■ WORK TO COMPLETE
The copy should hold exactly the lines below from the one that contains "Raccords pour tinyhouse, mini" through the one that contains "em horários inadequados." and nothing else, so no pictures.

■ SUPPLIED RECORDS
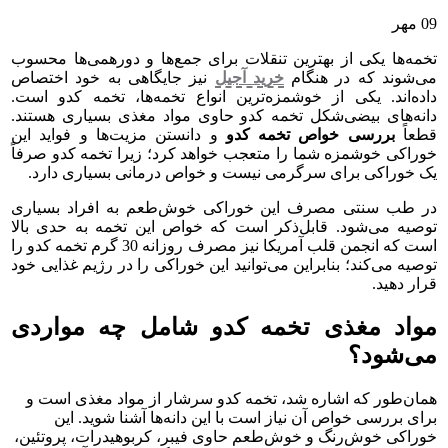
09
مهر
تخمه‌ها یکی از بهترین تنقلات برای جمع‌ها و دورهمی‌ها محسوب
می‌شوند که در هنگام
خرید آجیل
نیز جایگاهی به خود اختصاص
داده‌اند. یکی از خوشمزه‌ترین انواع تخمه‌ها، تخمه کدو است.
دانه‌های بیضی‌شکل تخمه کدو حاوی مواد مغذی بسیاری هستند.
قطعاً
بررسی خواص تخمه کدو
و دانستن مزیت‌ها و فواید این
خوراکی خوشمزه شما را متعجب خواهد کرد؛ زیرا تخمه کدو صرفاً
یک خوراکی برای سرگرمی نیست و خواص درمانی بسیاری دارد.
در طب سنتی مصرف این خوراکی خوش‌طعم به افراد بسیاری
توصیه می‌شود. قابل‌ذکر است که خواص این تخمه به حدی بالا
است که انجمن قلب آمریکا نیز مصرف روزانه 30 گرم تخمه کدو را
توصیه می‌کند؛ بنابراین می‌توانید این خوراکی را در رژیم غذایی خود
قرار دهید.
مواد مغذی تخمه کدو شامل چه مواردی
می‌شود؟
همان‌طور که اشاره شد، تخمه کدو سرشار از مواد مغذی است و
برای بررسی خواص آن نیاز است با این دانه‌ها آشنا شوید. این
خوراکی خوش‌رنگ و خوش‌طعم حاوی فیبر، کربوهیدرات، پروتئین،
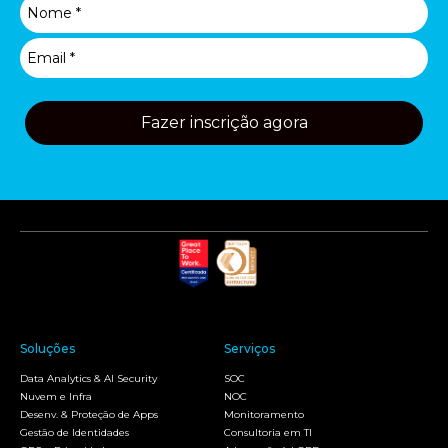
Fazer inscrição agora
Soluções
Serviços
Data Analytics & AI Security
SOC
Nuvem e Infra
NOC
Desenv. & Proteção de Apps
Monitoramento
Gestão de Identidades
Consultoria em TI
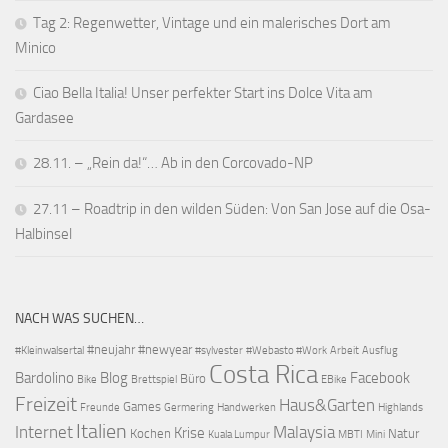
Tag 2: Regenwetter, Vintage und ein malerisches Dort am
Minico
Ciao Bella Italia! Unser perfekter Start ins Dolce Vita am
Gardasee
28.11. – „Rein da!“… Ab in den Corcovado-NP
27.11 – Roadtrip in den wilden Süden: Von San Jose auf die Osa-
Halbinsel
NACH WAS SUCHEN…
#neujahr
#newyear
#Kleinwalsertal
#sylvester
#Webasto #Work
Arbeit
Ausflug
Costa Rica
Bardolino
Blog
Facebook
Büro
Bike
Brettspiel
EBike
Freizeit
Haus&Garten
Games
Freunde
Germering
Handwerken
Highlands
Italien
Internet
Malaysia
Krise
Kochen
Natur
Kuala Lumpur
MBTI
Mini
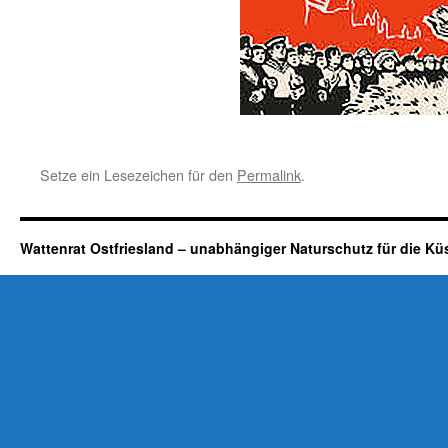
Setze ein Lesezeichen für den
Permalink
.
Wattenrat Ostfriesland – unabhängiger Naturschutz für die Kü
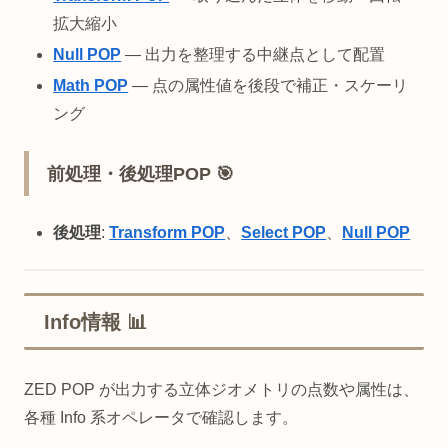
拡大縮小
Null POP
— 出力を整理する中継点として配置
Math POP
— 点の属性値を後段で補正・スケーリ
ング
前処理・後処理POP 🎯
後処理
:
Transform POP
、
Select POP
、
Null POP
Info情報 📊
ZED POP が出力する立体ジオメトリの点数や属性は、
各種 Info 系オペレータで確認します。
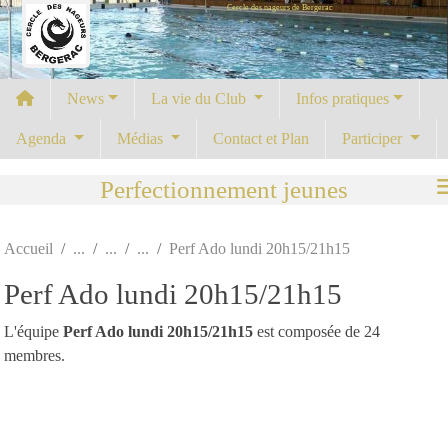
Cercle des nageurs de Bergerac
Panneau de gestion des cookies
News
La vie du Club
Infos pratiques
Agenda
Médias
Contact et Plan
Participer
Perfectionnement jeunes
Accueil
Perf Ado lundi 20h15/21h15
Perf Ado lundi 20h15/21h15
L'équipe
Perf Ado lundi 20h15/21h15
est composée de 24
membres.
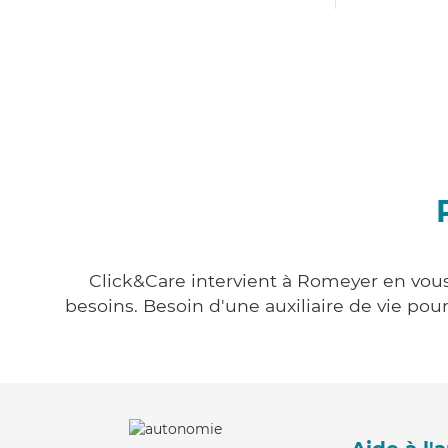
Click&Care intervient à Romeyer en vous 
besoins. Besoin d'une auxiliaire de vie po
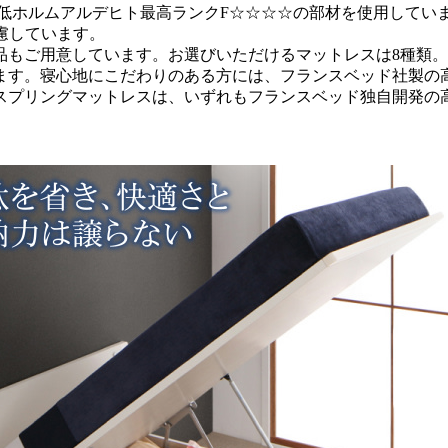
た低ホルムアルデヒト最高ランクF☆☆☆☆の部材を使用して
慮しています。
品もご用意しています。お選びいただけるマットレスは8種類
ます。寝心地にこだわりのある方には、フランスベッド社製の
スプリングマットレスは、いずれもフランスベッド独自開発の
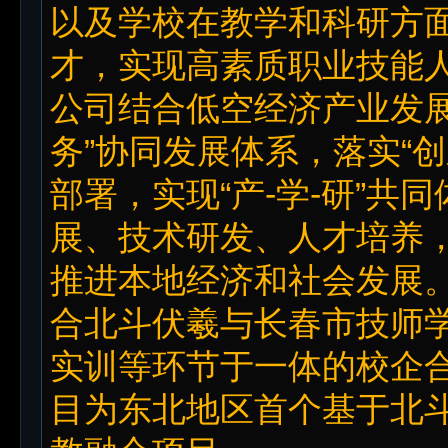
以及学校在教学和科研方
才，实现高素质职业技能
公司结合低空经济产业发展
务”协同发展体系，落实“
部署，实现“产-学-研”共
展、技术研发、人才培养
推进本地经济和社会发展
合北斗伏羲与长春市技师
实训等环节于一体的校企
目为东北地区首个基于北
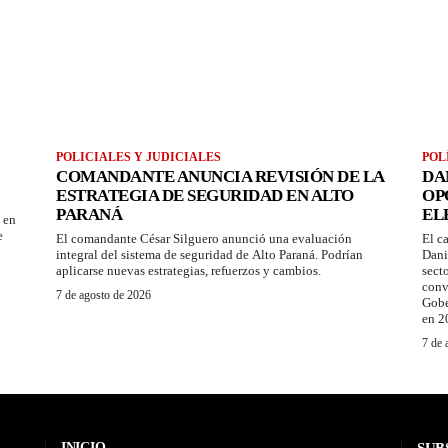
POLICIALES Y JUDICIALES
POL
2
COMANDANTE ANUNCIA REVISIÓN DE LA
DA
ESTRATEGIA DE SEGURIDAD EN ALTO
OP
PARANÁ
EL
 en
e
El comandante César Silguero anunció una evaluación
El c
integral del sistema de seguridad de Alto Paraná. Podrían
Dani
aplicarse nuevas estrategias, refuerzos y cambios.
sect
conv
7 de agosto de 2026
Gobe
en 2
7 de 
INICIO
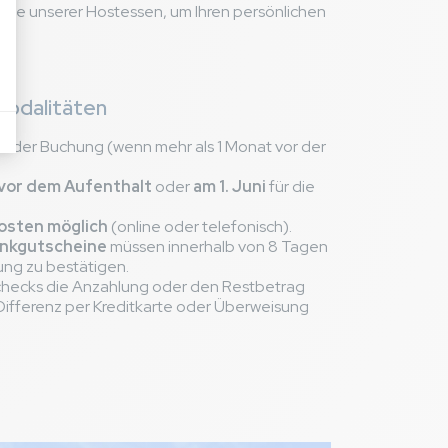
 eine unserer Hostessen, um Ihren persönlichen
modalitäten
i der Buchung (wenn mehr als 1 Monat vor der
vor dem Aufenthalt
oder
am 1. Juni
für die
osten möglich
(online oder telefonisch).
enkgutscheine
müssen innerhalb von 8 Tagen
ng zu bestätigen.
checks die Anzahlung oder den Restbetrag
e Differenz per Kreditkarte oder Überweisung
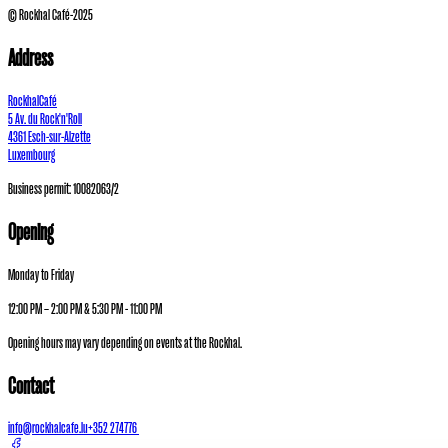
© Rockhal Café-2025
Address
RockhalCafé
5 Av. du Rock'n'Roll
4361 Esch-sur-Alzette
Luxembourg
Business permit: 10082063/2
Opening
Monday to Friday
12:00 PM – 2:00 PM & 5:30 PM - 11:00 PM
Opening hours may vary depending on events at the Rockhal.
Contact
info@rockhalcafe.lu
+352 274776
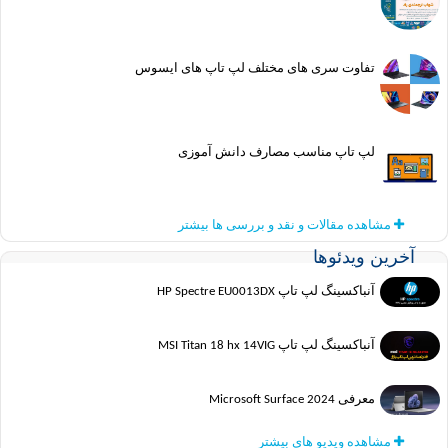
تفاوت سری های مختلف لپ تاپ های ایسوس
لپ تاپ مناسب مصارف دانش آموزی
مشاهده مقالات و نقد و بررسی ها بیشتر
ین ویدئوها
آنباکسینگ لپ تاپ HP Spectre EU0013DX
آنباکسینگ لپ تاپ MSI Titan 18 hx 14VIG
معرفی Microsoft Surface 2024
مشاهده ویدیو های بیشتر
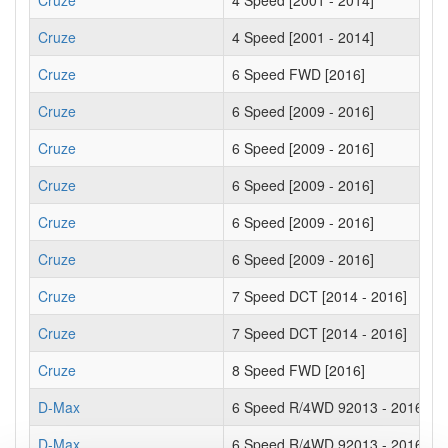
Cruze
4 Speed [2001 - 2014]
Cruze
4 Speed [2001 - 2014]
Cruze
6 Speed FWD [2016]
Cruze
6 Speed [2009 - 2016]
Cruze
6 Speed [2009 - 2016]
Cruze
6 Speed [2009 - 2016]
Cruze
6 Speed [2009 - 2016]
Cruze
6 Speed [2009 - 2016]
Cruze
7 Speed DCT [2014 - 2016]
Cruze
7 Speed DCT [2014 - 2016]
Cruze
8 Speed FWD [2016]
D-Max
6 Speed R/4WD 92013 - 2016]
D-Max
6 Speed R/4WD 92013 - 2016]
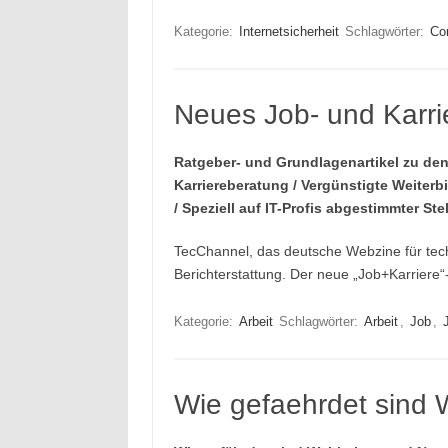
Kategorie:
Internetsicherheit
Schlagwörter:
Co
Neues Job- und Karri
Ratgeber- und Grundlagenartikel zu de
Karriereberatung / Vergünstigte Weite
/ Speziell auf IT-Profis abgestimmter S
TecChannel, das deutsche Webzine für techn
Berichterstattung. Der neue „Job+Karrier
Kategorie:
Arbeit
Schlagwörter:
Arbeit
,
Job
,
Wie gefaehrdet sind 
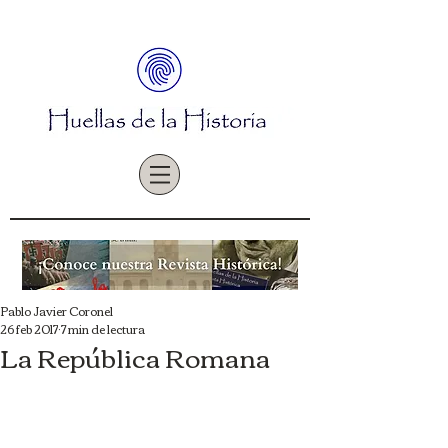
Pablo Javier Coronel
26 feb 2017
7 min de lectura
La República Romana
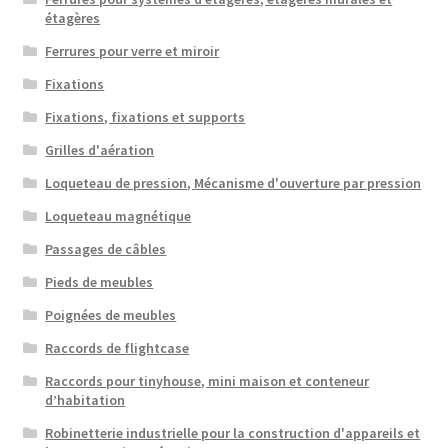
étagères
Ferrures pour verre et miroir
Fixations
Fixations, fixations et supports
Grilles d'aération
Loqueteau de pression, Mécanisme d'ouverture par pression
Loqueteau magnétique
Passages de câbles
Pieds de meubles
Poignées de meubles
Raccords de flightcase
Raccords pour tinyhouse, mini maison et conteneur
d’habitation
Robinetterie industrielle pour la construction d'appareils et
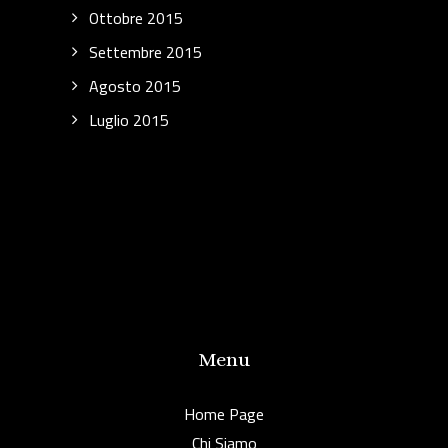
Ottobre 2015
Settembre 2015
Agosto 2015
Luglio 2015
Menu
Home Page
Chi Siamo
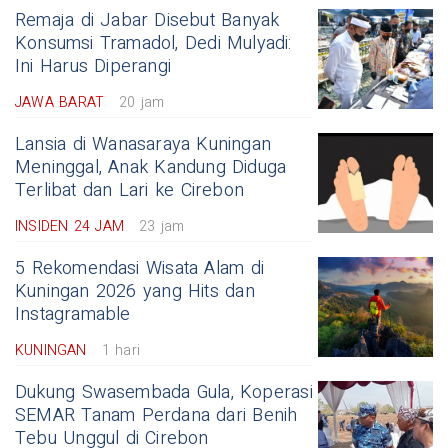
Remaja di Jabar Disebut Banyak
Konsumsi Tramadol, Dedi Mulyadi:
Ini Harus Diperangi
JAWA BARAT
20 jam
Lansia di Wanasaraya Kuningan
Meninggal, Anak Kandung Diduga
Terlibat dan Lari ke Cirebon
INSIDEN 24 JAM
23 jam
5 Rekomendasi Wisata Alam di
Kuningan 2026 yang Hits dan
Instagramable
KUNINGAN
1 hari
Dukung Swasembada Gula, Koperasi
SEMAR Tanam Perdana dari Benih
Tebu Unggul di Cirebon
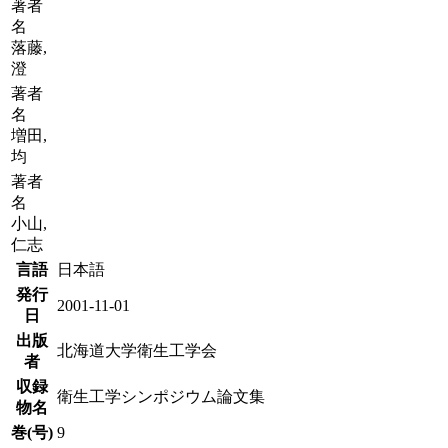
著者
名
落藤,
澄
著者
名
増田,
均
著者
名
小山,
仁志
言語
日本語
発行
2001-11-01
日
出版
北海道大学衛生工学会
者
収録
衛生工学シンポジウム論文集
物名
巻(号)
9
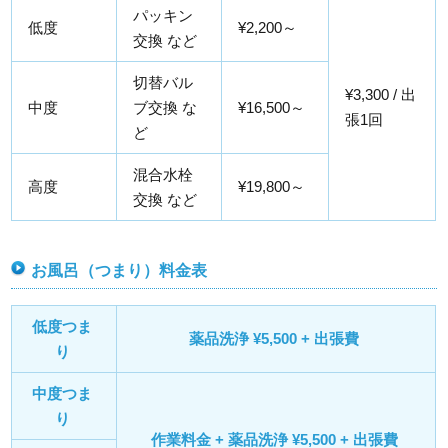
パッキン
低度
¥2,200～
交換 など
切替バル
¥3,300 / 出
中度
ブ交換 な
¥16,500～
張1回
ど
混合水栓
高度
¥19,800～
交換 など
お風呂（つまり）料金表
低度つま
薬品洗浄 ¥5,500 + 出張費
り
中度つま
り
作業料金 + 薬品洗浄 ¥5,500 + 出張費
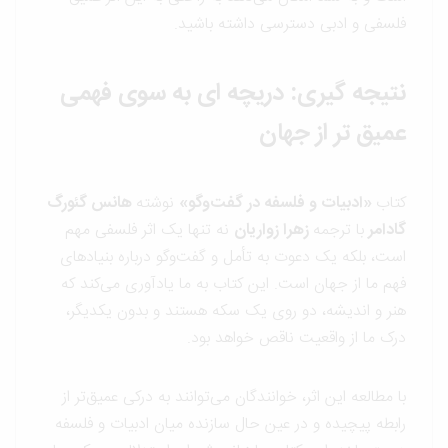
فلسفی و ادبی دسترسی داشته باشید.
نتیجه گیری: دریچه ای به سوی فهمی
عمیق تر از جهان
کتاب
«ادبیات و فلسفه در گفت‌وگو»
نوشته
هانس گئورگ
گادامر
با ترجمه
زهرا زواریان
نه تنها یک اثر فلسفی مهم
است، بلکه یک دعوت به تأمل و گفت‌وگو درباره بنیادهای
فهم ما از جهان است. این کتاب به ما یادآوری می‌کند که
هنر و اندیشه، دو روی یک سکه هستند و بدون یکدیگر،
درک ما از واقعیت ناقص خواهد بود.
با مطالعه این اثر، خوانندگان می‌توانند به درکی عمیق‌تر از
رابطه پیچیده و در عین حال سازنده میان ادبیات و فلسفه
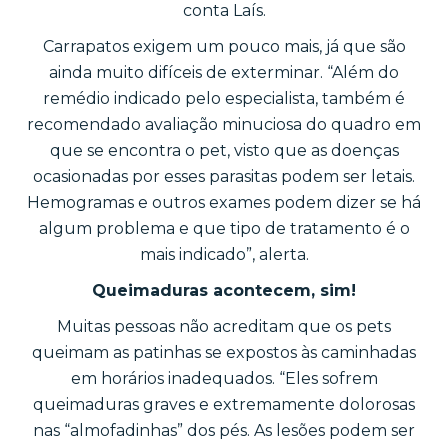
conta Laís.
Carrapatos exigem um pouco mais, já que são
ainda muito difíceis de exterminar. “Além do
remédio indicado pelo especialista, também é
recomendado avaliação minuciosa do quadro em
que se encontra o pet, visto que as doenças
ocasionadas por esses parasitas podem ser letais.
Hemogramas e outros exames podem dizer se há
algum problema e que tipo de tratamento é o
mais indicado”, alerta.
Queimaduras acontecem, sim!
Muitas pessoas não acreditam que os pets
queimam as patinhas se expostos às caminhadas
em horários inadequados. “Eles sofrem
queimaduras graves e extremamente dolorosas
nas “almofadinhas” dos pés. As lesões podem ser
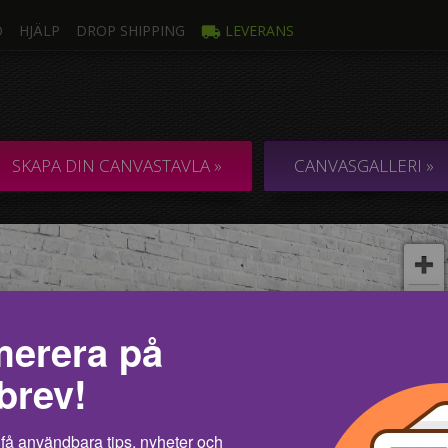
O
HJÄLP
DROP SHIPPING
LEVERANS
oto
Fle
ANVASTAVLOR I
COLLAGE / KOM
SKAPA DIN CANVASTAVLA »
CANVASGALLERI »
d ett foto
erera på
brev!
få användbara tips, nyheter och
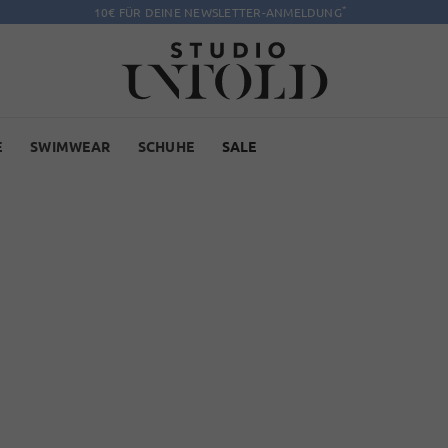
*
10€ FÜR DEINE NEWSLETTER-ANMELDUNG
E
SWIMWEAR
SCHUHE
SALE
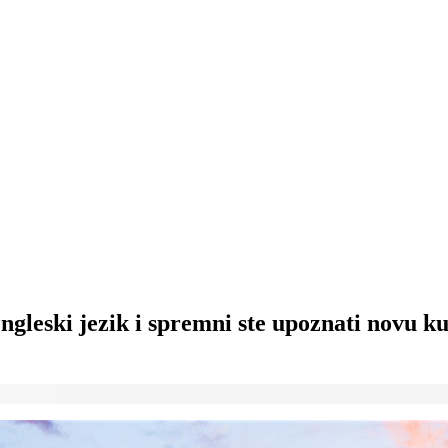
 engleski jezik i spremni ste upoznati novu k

■ EXERCISE RESPONSE
Raccords pour tinyhouse, mini maison et conteneur
d’habitation
Robinetterie industrielle pour la construction d'appareils et
Ottobre 2015
Settembre 2015
Agosto 2015
Luglio 2015
Menu
Home Page
Chi Siamo
Remaja di Jabar Disebut Banyak
Konsumsi Tramadol, Dedi Mulyadi:
Ini Harus Diperangi
JAWA BARAT
20 jam
Lansia di Wanasaraya Kuningan
Meninggal, Anak Kandung Diduga
Terlibat dan Lari ke Cirebon
INSIDEN 24 JAM
23 jam
5 Rekomendasi Wisata Alam di
Kuningan 2026 yang Hits dan
Instagramable
KUNINGAN
1 hari
Dukung Swasembada Gula, Koperasi
SEMAR Tanam Perdana dari Benih
Tebu Unggul di Cirebon
著者
名
落藤,
澄
著者
名
増田,
均
著者
名
小山,
仁志
言語
日本語
発行
2001-11-01
日
出版
北海道大学衛生工学会
者
収録
衛生工学シンポジウム論文集
物名
巻(号)
9
パッキン
低度
¥2,200～
交換 など
切替バル
¥3,300 / 出
中度
ブ交換 な
¥16,500～
張1回
ど
混合水栓
高度
¥19,800～
交換 など
お風呂（つまり）料金表
低度つま
薬品洗浄 ¥5,500 + 出張費
り
中度つま
り
作業料金 + 薬品洗浄 ¥5,500 + 出張費
فلسفی و ادبی دسترسی داشته باشید.
نتیجه گیری: دریچه ای به سوی فهمی
عمیق تر از جهان
کتاب
«ادبیات و فلسفه در گفت‌وگو»
نوشته
هانس گئورگ
گادامر
با ترجمه
زهرا زواریان
نه تنها یک اثر فلسفی مهم
است، بلکه یک دعوت به تأمل و گفت‌وگو درباره بنیادهای
فهم ما از جهان است. این کتاب به ما یادآوری می‌کند که
هنر و اندیشه، دو روی یک سکه هستند و بدون یکدیگر،
درک ما از واقعیت ناقص خواهد بود.
با مطالعه این اثر، خوانندگان می‌توانند به درکی عمیق‌تر از
رابطه پیچیده و در عین حال سازنده میان ادبیات و فلسفه
conta Laís.
Carrapatos exigem um pouco mais, já que são
ainda muito difíceis de exterminar. “Além do
remédio indicado pelo especialista, também é
recomendado avaliação minuciosa do quadro em
que se encontra o pet, visto que as doenças
ocasionadas por esses parasitas podem ser letais.
Hemogramas e outros exames podem dizer se há
algum problema e que tipo de tratamento é o
mais indicado”, alerta.
Queimaduras acontecem, sim!
Muitas pessoas não acreditam que os pets
queimam as patinhas se expostos às caminhadas
em horários inadequados. “Eles sofrem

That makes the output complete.